Programs meeting these criteria would be subject to lower risk-based assessment rates. Alternatively, those institutions that cannot attest to these features would face a higher risk-based assessment.

Many questions remain for FDIC reflection

In soliciting comments on the proposal, the FDIC poses 15 questions relating to compensation structures. These questions preview many of the challenges the FDIC faces in implementing a risk-based assessment scheme, including:

  • What size institutions should be subject to applicable limit?
  • How should the FDIC measure and assess the effectiveness of board oversight?
  • Should the holding company be considered if employees are paid by both the holding company and the depository institution?
  • Which employees should be subject to analysis for purposes of fixing risk-based assessment rates?
  • What would be considered compensation?
  • How should various bonus practices impact risk-based assessment rates?
  • Should the assessment system reward banks with lower risk compensation programs or penalize those with higher risk programs?

The path forward on compensation

It is apparent that federal banking regulators have no plans to sit idly by and let Congress determine whether and how to regulate incentive compensation affecting depository institutions.

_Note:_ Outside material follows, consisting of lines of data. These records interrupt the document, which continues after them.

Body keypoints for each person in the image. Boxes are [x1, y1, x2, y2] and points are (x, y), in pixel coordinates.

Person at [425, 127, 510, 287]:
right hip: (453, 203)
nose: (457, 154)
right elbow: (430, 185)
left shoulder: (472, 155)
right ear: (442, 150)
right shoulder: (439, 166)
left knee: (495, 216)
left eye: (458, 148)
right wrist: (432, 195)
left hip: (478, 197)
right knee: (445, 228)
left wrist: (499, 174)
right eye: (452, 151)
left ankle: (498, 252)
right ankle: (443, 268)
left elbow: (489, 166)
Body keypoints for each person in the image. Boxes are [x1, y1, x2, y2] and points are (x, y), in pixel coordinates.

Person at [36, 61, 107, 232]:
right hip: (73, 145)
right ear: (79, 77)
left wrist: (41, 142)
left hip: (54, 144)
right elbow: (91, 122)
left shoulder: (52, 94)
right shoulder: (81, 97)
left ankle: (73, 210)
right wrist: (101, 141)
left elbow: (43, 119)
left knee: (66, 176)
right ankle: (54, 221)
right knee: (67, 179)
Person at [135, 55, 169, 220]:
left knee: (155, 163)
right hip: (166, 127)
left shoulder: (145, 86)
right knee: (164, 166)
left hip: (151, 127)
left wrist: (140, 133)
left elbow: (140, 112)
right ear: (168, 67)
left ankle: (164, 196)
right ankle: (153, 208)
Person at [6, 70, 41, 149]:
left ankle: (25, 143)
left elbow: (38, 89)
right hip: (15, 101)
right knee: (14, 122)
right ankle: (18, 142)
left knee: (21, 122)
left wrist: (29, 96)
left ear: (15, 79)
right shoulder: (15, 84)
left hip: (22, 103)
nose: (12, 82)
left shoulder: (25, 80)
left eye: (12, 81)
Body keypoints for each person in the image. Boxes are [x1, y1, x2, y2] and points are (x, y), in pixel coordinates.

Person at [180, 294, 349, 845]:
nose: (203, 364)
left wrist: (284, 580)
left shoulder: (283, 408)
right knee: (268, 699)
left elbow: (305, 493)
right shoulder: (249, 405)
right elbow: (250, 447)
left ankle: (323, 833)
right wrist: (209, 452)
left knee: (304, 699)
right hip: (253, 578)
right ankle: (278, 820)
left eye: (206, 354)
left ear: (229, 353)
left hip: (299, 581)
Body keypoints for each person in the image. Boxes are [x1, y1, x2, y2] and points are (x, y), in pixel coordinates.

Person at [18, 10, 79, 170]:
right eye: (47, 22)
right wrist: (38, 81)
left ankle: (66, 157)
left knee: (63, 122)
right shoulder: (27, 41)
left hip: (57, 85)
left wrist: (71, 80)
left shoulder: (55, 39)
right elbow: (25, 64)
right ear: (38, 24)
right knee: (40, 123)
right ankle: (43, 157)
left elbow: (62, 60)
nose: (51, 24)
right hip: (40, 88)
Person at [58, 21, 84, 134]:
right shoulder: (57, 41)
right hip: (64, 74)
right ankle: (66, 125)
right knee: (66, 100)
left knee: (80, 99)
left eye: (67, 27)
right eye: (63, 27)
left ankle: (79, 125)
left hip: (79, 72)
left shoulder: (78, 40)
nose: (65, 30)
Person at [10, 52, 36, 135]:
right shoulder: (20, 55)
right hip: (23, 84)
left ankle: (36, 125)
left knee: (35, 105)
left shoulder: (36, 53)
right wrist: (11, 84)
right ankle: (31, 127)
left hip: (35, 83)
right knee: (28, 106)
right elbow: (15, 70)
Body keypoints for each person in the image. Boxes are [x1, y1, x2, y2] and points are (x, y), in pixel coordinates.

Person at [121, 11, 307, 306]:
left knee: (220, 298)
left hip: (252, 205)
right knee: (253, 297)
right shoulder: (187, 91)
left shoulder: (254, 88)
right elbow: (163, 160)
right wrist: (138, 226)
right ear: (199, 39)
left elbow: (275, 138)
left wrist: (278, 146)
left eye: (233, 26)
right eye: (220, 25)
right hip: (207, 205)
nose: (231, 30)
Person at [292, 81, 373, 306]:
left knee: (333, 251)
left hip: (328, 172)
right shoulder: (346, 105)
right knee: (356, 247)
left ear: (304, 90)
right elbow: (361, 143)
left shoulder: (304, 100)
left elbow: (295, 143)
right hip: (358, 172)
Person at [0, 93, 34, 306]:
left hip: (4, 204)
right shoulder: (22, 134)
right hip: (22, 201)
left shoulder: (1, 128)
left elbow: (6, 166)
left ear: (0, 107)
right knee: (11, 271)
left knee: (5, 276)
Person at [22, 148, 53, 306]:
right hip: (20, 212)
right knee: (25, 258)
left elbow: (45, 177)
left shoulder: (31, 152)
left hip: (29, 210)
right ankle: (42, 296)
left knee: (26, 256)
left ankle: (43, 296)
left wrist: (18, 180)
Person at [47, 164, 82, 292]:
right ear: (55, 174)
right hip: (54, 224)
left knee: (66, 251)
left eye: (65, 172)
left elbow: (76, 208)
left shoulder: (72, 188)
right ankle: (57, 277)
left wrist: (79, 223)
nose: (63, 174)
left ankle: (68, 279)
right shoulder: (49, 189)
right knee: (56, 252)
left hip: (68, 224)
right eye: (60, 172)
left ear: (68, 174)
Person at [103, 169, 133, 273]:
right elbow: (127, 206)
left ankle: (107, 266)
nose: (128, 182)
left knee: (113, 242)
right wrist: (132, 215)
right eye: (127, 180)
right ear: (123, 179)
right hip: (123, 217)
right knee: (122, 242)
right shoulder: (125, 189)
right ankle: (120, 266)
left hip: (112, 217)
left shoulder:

Like the Federal Reserve, the FDIC expects bank and holding company boards to avoid compensation design that may give rise to excessive risk taking and to maintain strong processes and controls to keep risk in check. While the Federal Reserve approaches this from a principles-based point of view, rather than the monetary carrot-and-stick approach to be employed by the FDIC, their objectives appear to have substantial overlap. Smaller, community banks may enjoy less scrutiny than their larger brethren, but will not be free from supervisory oversight.

Bank and holding company directors who have not yet been exposed to this percolating area of regulatory interest, through TARP or SEC regulations or otherwise, should begin to prepare themselves for changes in regulatory oversight of the compensation area. Prudent directors will have commenced this process already as a matter of good governance and risk-management oversight. One would expect this process to include elements of the following:

Inventory of existing employee compensation programs. The scope of this inventory should not be limited to executive pay arrangements, but should consider all programs in which even lower-level employees participate.

Inventory primary sources of risk which the enterprise encounters. A crucial step in any risk management process is not only identifying the primary and material risks which the enterprise confronts, but also assessing the enterprise's appetite for these and other risks. These risks may be operational, financial, regulatory or reputational in nature. A variety of enterprise stakeholders will be critical to this evaluation process, including the board of directors, various levels of management, external advisors and, depending on the circumstances, shareholders and regulators.

Evaluation of compensation programs for appropriate risk balance. Boards and managers should give thoughtful reflection to the nature and degree of risk posed to the institution by its compensation arrangements. This inquiry should take into account whether and how a compensation scheme rewards risk-taking by one or more individuals or encourages behavior among groups of employees which, in the aggregate, creates inappropriate risk.

Possible adoption of one or more compensation design features believed to mitigate risk. Compensation design features thought to tend to lessen risk include, among other things, pay in equity rather than cash, coupled with holding periods; longer performance periods; mandatory deferrals of incentive pay; and clawbacks.

Re-assessment of institution's risk management and internal controls. Directors should examine whether the institution's core risk-management structures are sufficiently robust to manage systemic risk. This probe would include a re-assessment of the strength of the institution's internal controls to check employee risk-taking that strays outside established tolerances.

The content of this article is intended to provide a general guide to the subject matter. Specialist advice should be sought about your specific circumstances.